__PASSAGE GIVEN__
This sense of dreadful anticipation at God’s coming wrath is real because guilty people know that justice must eventually come. God can’t keep turning a blind eye. And he doesn’t. We must put away a whitewashed Christianity that says that God simply forgives because He is nice, kind, loving, gentle, etc. That is not how forgiveness works. God does not simply ignore our sins, turn a blind eye to them, and perpetuate injustice. No. God has forgiven you for Christ’s sake. It was because Jesus paid your debt, took your penalty, and ransomed you from sin and death that you are forgiven. St. Paul has a special word to describe the new, objective reality of your forgiveness: justification. Notice the word “justice” embedded within it. Justification is God’s work, at Christ’s expense, to free you from sin, death, and hell. It is justice done to sin and grace given to you. And God wanted to do this for you.

When God forgives you for the sins you commit over and over, he does so because Christ has paid for their trespass and received the justice of the crime. God does not turn a blind eye to sin but instead issues justice upon his Son, for your sake.

__RECORDS SUPPLIED__
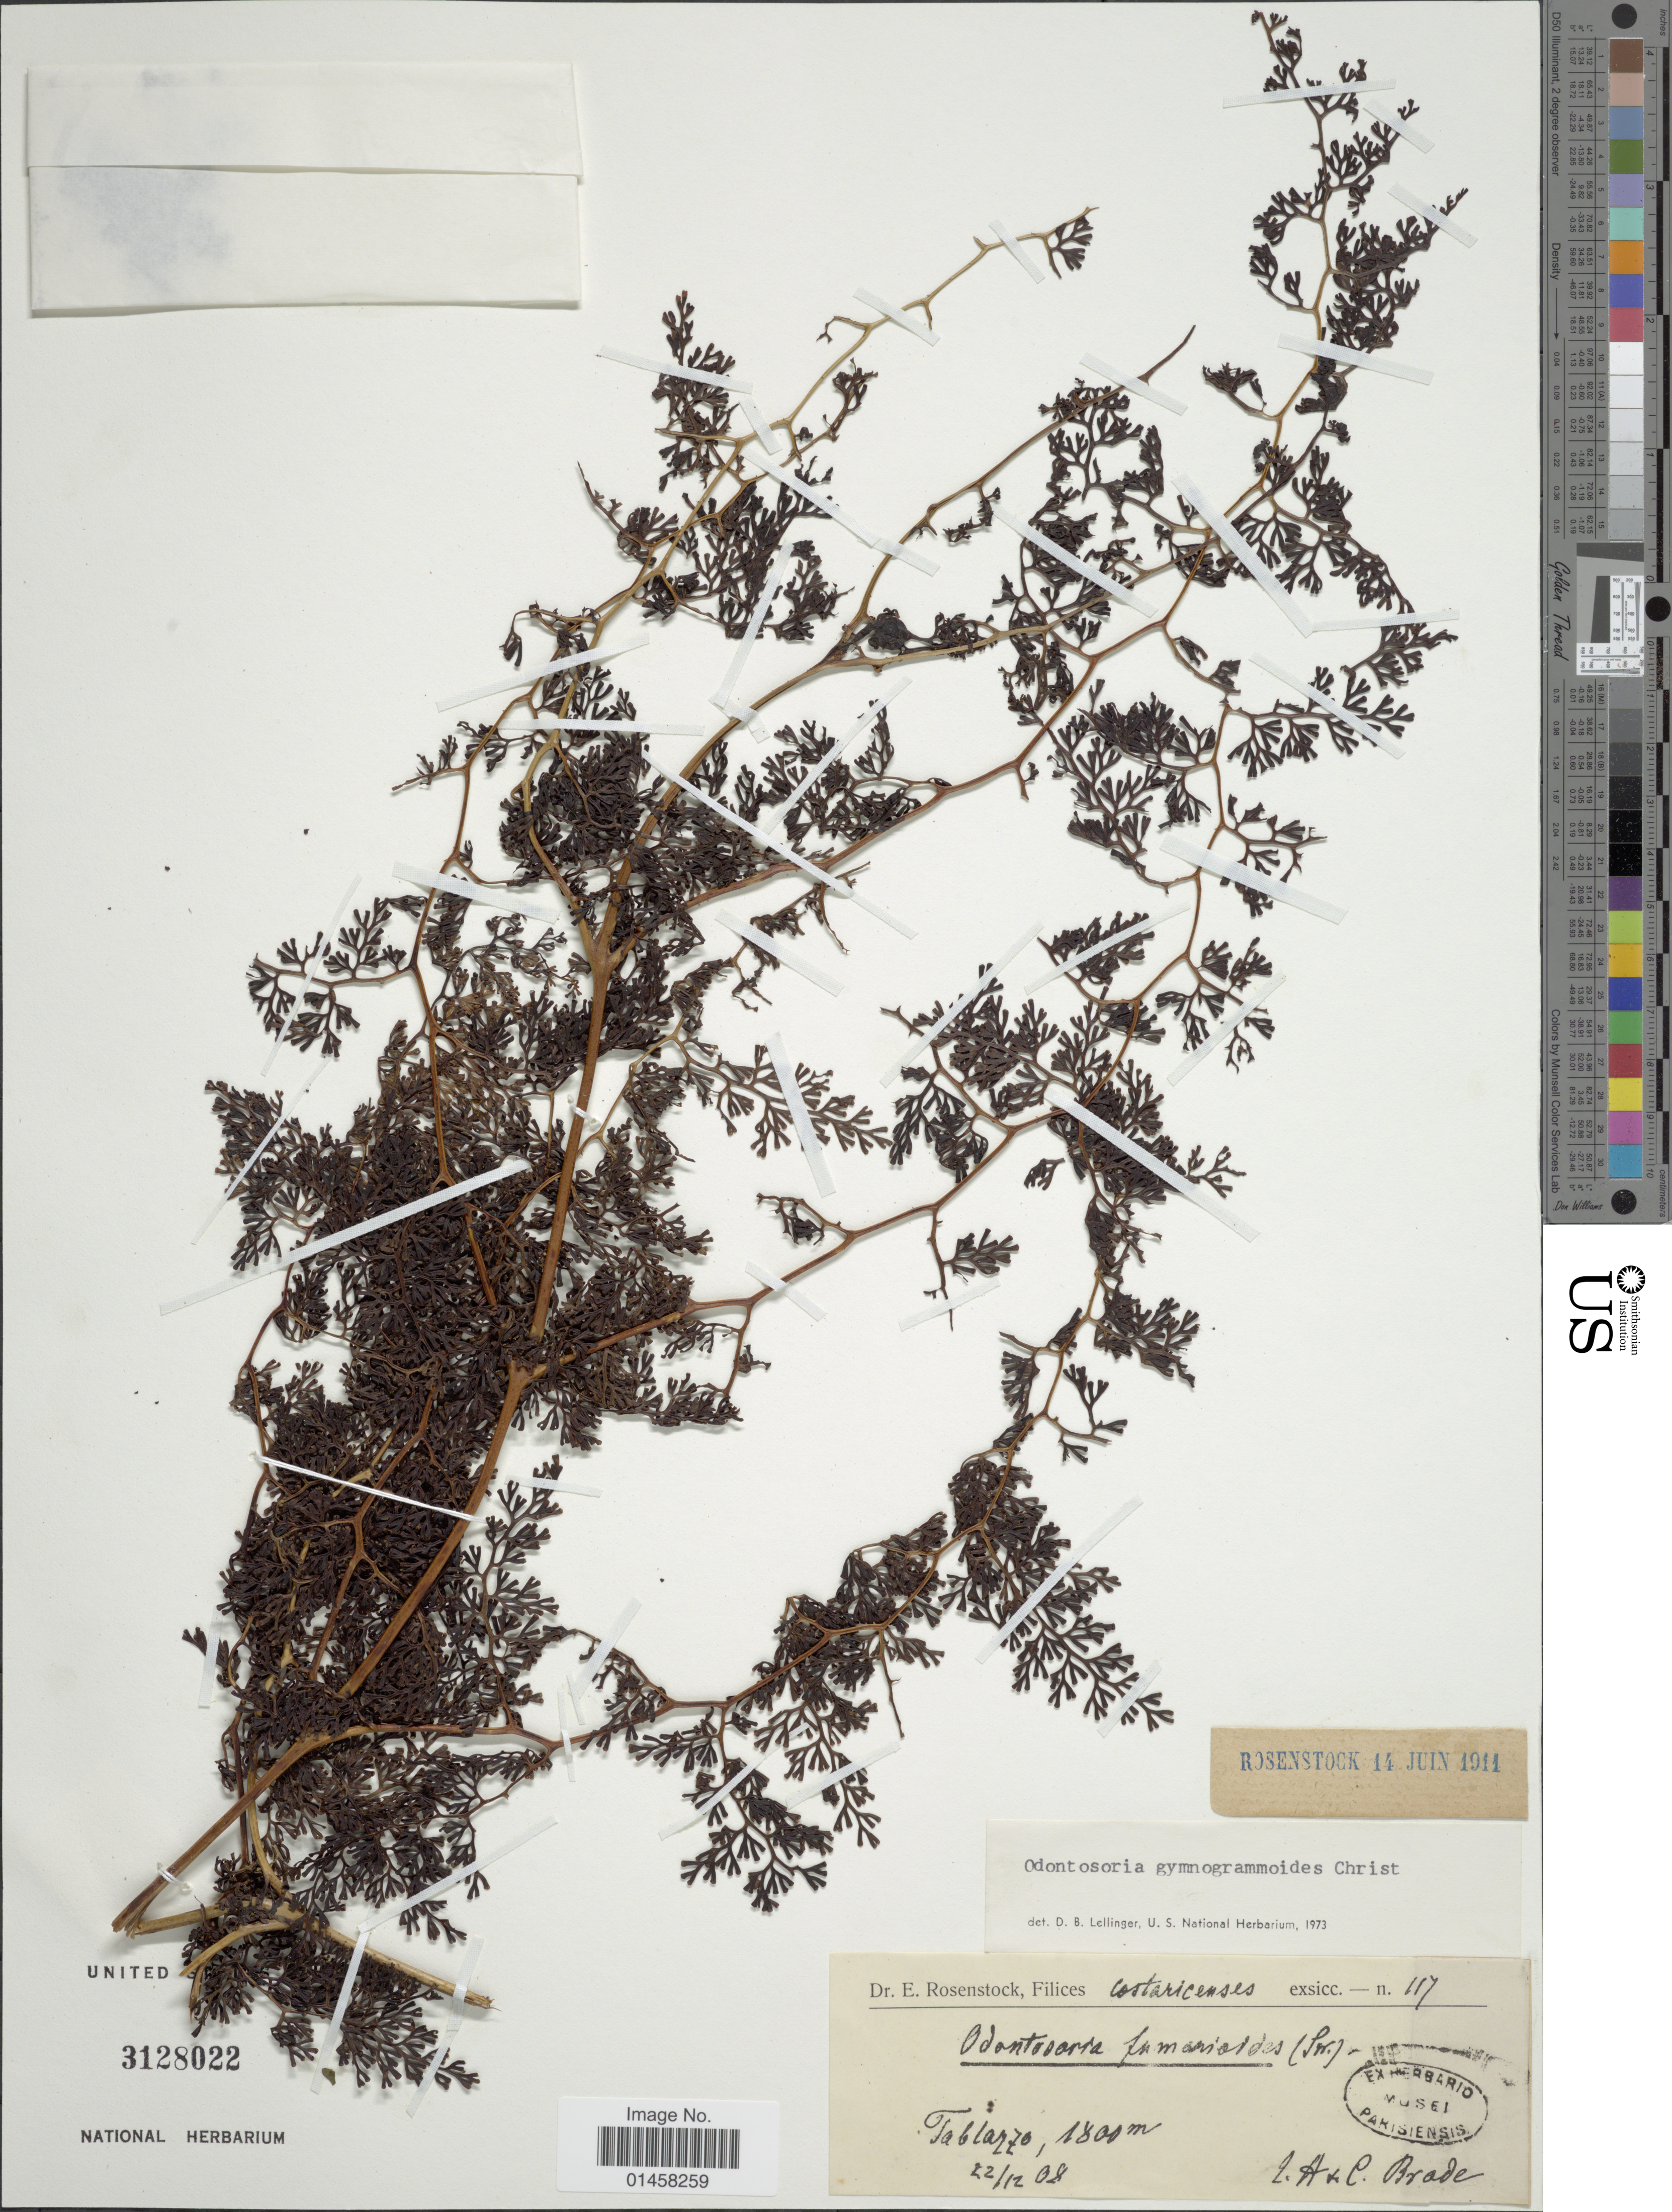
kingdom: Plantae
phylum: Tracheophyta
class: Polypodiopsida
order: Polypodiales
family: Lindsaeaceae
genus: Odontosoria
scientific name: Odontosoria gymnogrammoides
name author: Christ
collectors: A. Brade & C. Brade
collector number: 117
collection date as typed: Transcribed d/m/y: 22/12/8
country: Costa Rica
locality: Tablazo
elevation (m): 1800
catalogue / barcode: US 3128022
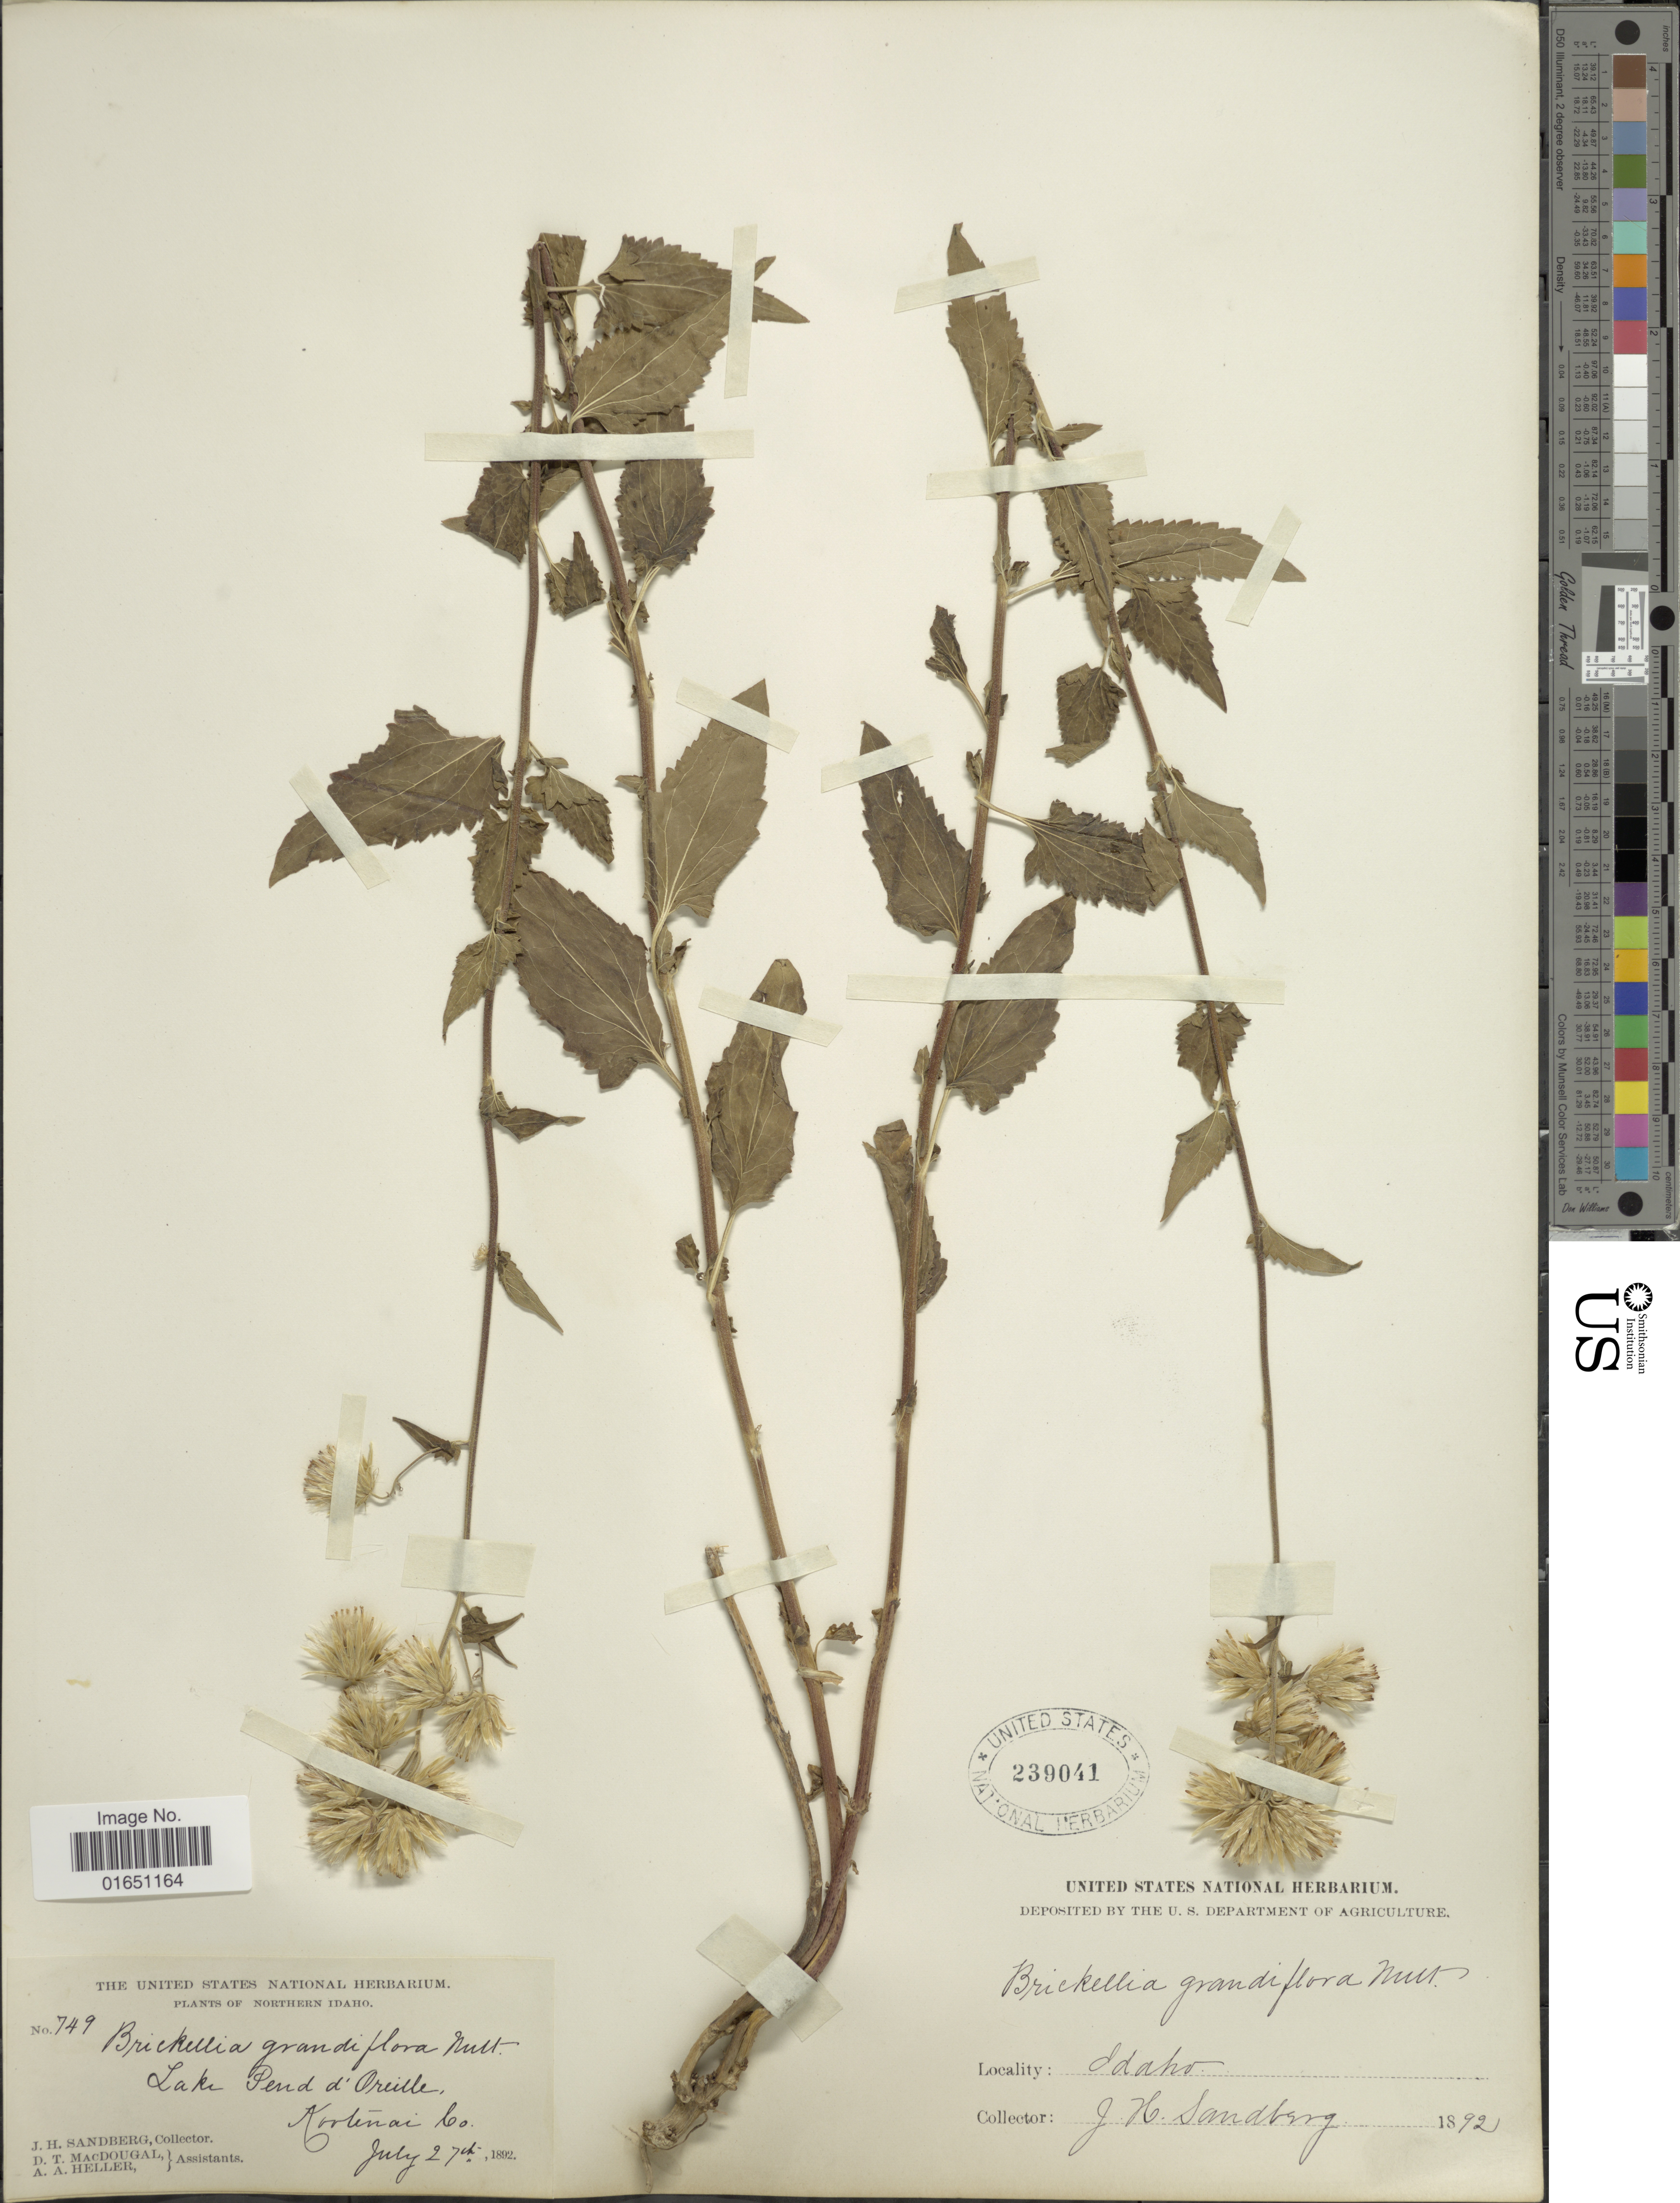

__EXERCISE REQUIREMENTS__
A. In the passage on forgiveness, what word does St. Paul use for the new, objective reality of forgiveness?
B. Resume the passage on forgiveness after its final sentence.
The material has no connection to the passage on forgiveness.

__THE ANSWERS__
A. Justification.

B.
This means you are blessed or favored because God loves you enough, because Jesus loves you enough, to hold no record of your wrongs. Now, if we are so favored by God that he would not spare his only Son, how much more so will he then help us in the midst of our troubles? You see, the cross teaches us the dedication to which God will go to show his favor for you. He wants to forgive you! So now, as you struggle through various trials, do not be downtrodden. The God who never abandoned you to your own sin will not abandon you now. And though you sin ten times ten thousand times, you can never out-sin the work of the cross. Let us live in this promise.